Clause 11 of the proposed legislation will see EU responsibilities in devolved areas initially transferred to Westminster - with UK ministers arguing this will allow common frameworks to be established across Britain before further devolution.

Westminster could override the objections of Edinburgh and Cardiff and pass the legislation without the consent of the devolved administrations - a move which would almost certainly spark a constitutional crisis.

However, Prof Gallagher, who served as Director-General for Devolution in the Cabinet Office, the No 10 Policy Unit and Ministry of Justice, said it was "significant" that UK ministers had said they wanted to get their agreement.

He was questioned on the talks as he appeared before MSPs on the Scottish Parliament's Finance and Constitution Committee.

Prof Gallagher, a research fellow at Oxford University's Nuffield College, said: "I think the process of negotiation that is under way needs to work and I think it probably will work."

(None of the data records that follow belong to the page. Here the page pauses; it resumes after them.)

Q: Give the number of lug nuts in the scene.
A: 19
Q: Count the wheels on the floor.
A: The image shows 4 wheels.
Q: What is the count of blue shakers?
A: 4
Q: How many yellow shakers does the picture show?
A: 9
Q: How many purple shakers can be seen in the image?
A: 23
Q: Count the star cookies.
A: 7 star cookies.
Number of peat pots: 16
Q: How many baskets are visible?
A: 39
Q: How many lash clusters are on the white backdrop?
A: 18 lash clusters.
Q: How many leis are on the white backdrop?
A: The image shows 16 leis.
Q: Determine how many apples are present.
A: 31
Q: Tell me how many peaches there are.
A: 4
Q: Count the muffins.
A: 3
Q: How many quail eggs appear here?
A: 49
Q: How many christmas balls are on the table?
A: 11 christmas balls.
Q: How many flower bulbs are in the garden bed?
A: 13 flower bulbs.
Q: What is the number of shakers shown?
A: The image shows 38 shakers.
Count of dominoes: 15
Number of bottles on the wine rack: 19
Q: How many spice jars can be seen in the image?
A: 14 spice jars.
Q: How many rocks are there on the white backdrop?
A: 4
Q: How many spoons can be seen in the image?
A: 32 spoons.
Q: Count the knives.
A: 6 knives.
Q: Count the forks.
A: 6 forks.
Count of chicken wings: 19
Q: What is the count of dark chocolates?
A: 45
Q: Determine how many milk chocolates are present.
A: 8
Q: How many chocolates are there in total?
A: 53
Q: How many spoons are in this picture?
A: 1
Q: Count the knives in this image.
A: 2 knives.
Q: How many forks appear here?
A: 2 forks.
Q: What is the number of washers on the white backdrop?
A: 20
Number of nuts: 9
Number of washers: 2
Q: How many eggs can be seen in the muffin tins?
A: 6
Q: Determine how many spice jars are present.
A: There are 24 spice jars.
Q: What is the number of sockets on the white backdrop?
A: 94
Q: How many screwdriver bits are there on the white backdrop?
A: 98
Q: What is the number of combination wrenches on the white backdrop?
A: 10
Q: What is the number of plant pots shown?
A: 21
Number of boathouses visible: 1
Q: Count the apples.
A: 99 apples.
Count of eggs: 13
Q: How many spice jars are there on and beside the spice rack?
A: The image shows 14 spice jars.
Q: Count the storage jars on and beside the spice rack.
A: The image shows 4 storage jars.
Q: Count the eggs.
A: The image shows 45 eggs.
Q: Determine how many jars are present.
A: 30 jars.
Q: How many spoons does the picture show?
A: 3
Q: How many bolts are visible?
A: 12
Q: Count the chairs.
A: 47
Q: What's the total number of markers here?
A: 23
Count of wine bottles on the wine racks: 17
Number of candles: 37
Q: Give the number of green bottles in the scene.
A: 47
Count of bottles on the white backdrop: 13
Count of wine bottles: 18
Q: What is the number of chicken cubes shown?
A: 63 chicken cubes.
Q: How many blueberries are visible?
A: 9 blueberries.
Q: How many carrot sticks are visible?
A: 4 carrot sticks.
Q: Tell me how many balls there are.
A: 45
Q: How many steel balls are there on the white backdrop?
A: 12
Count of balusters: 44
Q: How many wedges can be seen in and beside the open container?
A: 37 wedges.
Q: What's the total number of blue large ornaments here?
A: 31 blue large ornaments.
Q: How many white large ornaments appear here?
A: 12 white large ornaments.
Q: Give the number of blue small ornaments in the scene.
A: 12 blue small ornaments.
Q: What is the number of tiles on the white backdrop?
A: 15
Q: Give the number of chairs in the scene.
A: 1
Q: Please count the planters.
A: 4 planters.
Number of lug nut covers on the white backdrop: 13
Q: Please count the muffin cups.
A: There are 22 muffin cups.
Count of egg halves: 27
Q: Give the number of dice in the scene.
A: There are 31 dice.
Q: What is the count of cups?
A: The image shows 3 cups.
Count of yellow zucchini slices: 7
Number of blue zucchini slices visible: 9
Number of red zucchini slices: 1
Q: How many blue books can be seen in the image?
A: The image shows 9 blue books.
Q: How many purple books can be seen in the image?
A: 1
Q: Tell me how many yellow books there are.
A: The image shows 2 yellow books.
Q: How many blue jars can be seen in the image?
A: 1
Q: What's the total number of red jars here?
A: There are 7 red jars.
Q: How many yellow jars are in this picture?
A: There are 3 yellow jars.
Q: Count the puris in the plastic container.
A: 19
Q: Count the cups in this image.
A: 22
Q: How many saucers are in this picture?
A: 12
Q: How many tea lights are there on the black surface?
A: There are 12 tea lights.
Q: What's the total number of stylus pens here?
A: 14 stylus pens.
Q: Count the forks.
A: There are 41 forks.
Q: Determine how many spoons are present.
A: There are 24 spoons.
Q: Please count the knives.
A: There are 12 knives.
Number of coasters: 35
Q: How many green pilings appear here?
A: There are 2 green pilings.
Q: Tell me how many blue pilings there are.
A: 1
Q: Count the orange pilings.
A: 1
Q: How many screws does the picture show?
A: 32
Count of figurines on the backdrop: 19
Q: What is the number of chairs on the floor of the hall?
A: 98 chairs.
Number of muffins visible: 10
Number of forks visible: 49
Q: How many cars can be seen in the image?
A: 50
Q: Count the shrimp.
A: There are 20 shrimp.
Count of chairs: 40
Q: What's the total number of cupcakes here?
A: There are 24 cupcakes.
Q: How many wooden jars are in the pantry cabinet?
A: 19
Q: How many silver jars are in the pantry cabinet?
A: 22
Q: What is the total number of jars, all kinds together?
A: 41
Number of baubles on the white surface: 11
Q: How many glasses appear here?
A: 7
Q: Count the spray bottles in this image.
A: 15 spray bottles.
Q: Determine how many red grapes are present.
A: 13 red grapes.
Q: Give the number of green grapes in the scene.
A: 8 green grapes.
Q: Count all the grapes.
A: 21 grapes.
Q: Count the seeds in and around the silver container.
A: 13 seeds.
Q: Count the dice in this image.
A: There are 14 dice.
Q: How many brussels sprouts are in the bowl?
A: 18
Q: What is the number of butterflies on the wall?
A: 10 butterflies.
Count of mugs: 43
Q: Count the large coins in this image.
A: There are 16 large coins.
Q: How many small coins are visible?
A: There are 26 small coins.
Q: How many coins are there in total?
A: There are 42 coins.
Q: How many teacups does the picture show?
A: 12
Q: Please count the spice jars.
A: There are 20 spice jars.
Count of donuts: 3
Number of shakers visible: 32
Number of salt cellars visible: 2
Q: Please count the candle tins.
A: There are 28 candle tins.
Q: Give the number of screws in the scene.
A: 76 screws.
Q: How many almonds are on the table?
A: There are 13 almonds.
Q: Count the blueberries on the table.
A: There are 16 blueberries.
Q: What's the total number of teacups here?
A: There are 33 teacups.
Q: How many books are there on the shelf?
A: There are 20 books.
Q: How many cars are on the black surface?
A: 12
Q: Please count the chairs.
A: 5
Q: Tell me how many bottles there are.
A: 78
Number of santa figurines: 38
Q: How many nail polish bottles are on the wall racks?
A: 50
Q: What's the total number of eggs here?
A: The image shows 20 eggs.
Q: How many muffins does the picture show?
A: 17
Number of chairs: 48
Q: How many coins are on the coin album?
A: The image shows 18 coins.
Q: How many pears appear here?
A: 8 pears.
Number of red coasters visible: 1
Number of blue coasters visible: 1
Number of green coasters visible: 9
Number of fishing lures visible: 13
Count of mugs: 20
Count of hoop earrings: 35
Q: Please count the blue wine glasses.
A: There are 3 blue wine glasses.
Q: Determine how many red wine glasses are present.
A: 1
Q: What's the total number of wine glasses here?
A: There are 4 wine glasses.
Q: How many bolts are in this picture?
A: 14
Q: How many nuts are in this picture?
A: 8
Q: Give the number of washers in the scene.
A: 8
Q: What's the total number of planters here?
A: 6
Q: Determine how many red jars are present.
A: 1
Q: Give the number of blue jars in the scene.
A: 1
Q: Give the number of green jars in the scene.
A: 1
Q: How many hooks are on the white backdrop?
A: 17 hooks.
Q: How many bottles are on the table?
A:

He suggested the "right thing to do" would be for the UK Government to make clause 11 subject to a "sunset clause" - so it only applies for a certain period of time after which the powers would be passed from Westminster to the devolved administrations.

He said: "My impression is that negotiations between the governments have actually begun in earnest, in a way in which they hadn't earlier, partly because we need to put some of the politics aside here and find a solution to what is a very difficult operational system for many people.

"These negotiations will succeed if and only if each side is not obsessed by the notion of sovereignty and the gaining of power, but is actually looking for things that work in the real world.

"If we focus on what needs to be done it is in the context of an almost impossible project of leaving the EU, this part is certainly achievable."

Prof Gallagher told the committee clause 11 - which transfers power from Brussels to Westminster before further devolution at a later point - was defensible "provided that the approach of reserving everything till it is actually devolved is something that lasts for a defined period of time rather than permanently".

However, other experts told MSPs clause 11 was not an appropriate way of dealing with the situation.

Professor Aileen McHarg, a professor of public law at the University of Strathclyde, said: "It may be justifiable as a transitional measure but it is not, in fact, a transitional measure.

"Unlike many of the other provisions of the EU Withdrawal Bill, there is no sunset clause. It presents as an indefinite solution and it is not an appropriate indefinite solution."

She made clear she did "not think this would be a situation in which the UK Parliament would be justified in over-riding the refusal of devolved consent".